== Yapılacak işler ==
A. Şu ifadelerin Gezi Parkı yazısıyla uyuşup uyuşmadığını belirtin: (i) Toplumdaki öfke birikimi yeni başlamıştır. (ii) Türkiye beş gündür Taksim Gezi Parkı'na yapılmak istenen AVM'ye ve ağaçların sökülmesine kilitlenmiş durumdadır. (iii) Baştaki alıntıya göre ahmaklar yanlışlarında direnir. Her birine evet ya da hayır deyin ve bu kararı veren sözleri yazıdan değiştirmeden aktarın.
B. Gezi Parkı yazısını son cümlesinden sonra sürdürün.

== Verilen metin ==
GÖZDEN KAÇANLAR / KAÇIRILANLAR
“Herkes yanlış yapar, ancak ahmaklar yanlışlarında direnirler.”
CICERO
Biliyorum çok keyifli bir yazı olmadı ama…
Türkiye beş gündür Taksim Gezipark’a yapılmak istenen AVM ve ağaçların yerinden sökülmesine kilitlenmiş durumda.
Toplumda uzun süreden beri bir öfke birikimi var. Bu öfke; Başbakan’ın dikta söylemlerinden, ‘’ben yaptım oldu efelenmelerinden’’, kaynaklanıyor.
Bu öfke; Ergenekon’dan diğer şafak operasyonlarına, gözaltı ve tutuklamalara, baskıya, PKK’nın muhatap alınarak millete rağmen milliyetsiz anlaşmalara, Apo ile pazarlıklara, Türk’süz anayasaya, Türk’ün tarihine ve Türkiye Cumhuriyeti’nin kurucularına yapılan hakarete ve bu güne kadar bu ülkenin kurucu unsuru Türk’ün düşüncelerini görmezden gelen iktidara birikmiş isyanın patlamasıdır.

== Veriler ==
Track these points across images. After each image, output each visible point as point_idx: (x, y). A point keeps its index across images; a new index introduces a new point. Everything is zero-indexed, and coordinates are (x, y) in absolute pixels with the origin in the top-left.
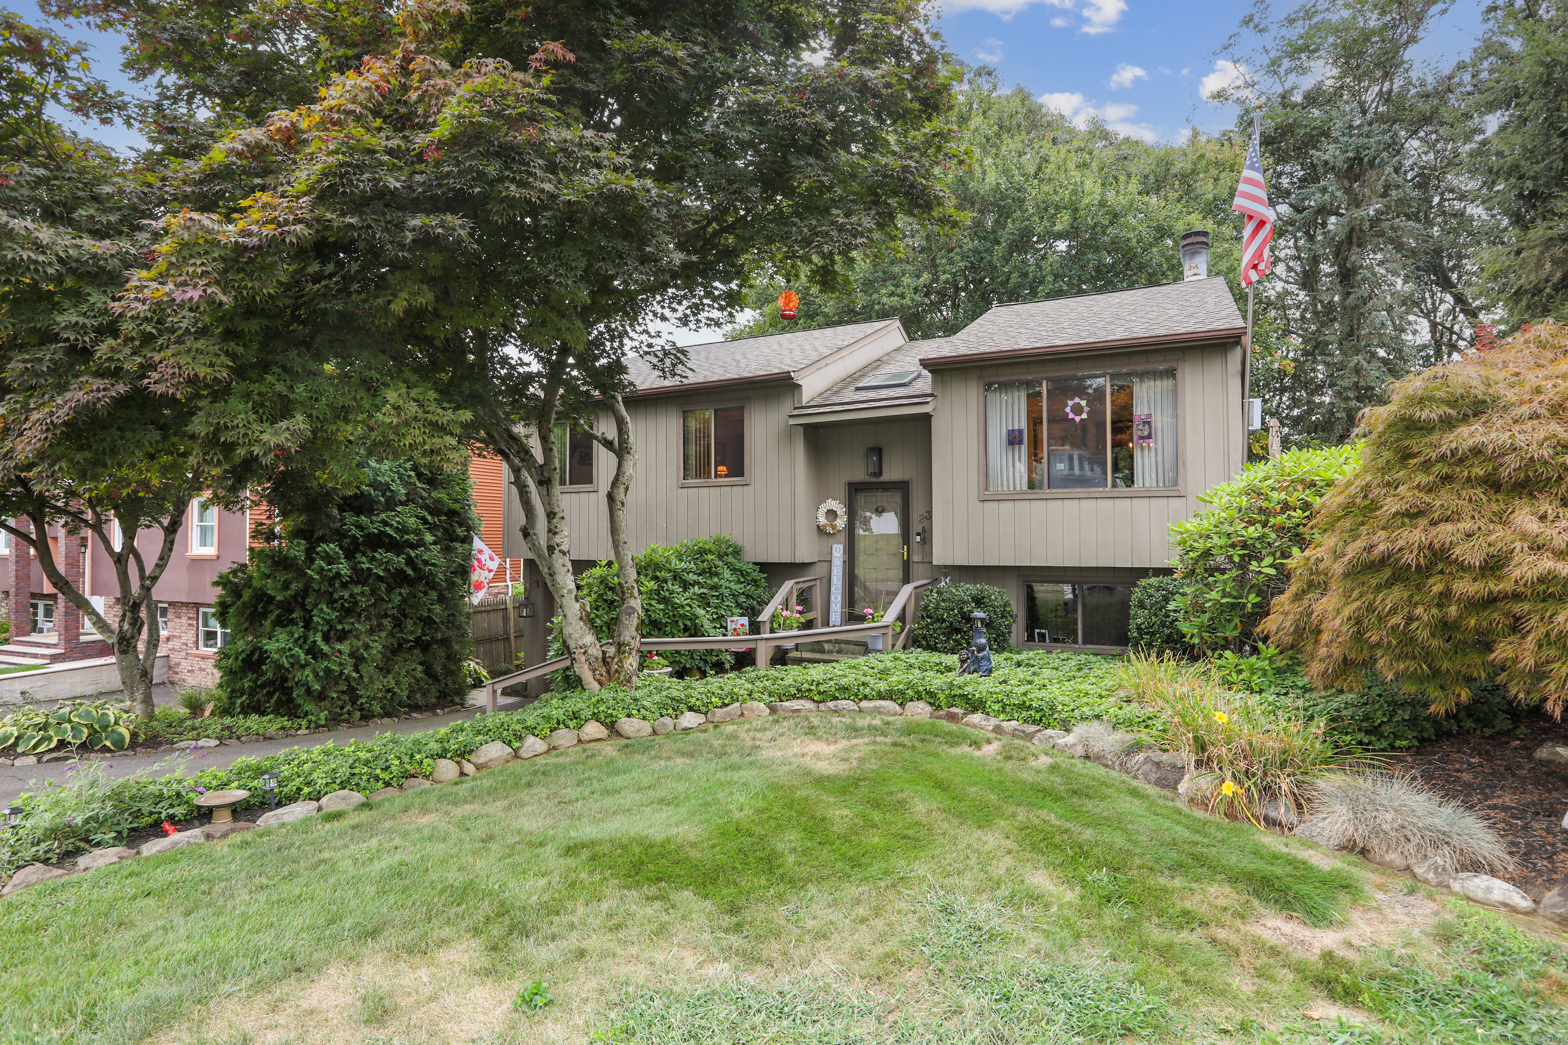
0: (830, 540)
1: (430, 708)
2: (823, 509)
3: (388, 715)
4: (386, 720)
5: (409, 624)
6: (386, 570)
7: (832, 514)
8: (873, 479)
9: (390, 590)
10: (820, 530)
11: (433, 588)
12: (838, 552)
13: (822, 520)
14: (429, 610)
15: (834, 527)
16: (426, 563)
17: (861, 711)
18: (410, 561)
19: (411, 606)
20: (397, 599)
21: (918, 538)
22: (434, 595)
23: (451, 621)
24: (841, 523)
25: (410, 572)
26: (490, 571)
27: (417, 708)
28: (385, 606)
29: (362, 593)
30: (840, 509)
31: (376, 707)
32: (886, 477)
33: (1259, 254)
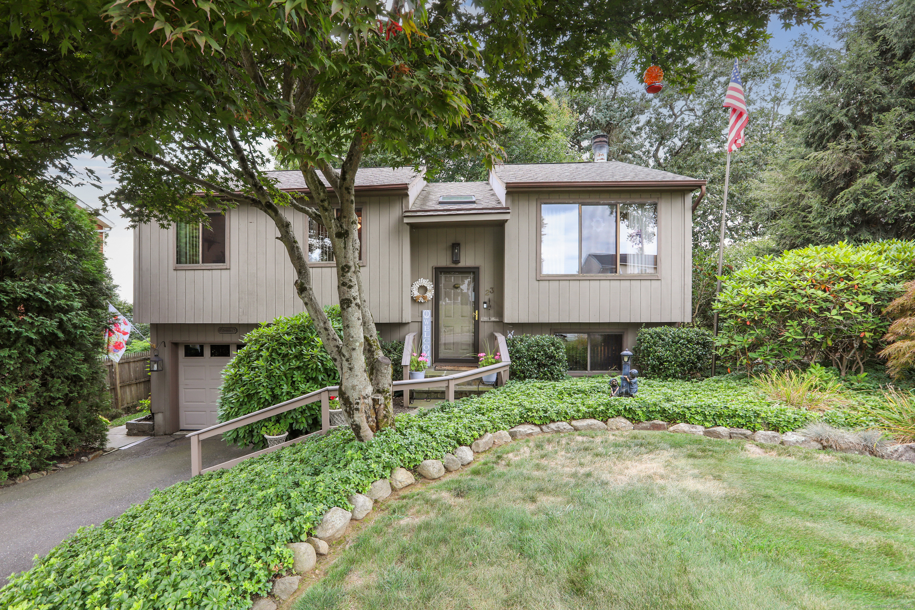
0: (421, 307)
1: (75, 457)
2: (417, 285)
3: (35, 469)
4: (35, 476)
5: (57, 383)
6: (38, 333)
7: (424, 289)
8: (453, 266)
9: (39, 351)
10: (414, 300)
11: (79, 350)
12: (427, 316)
13: (416, 293)
14: (77, 369)
15: (424, 298)
16: (75, 326)
17: (576, 429)
18: (61, 325)
19: (59, 367)
20: (47, 361)
21: (485, 306)
22: (81, 355)
23: (94, 378)
24: (430, 295)
25: (61, 335)
26: (125, 333)
27: (62, 458)
28: (32, 367)
29: (10, 357)
30: (430, 286)
31: (25, 464)
32: (462, 264)
33: (738, 135)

== Beklenen sonuçlar ==
A.
(i) Hayır: "Toplumda uzun süreden beri bir öfke birikimi var."
(ii) Evet: "Türkiye beş gündür Taksim Gezipark’a yapılmak istenen AVM ve ağaçların yerinden sökülmesine kilitlenmiş durumda."
(iii) Evet: "ancak ahmaklar yanlışlarında direnirler."

B.
Henüz protestonun ilk gününde 3. Köprü projesinin temelinin atıldığı törende Başbakan’ın tepkilere yönelik “it kervan yürür”, “biz burayı yıkmakta ve Topçu Kışlası -biçiminde rezidans ve oteller, alışveriş merkezleri- yapmakta kararlıyız” sözleriyle neye ve kime hizmet ettiği belli olmayan, zorbalık ve dayatmalarla uygulanmaya çalışılan projelerin, yine Başbakan’ın bilim, hukuk, teknik tanımaz ifadeleriyle gerilimin artmasına neden olmuştur.
Çünkü bu tepki; polis kontrolü altında kepçelerle sökülen ağaçlar için değildi sadece. Cumhuriyet caddesinde 80 yıllık çınarların sökülmesi ve Gezi Parkı’ın ağaçlarının ve içindeki tüm canlıların bir AVM’ye kurban edilmesine de değildi.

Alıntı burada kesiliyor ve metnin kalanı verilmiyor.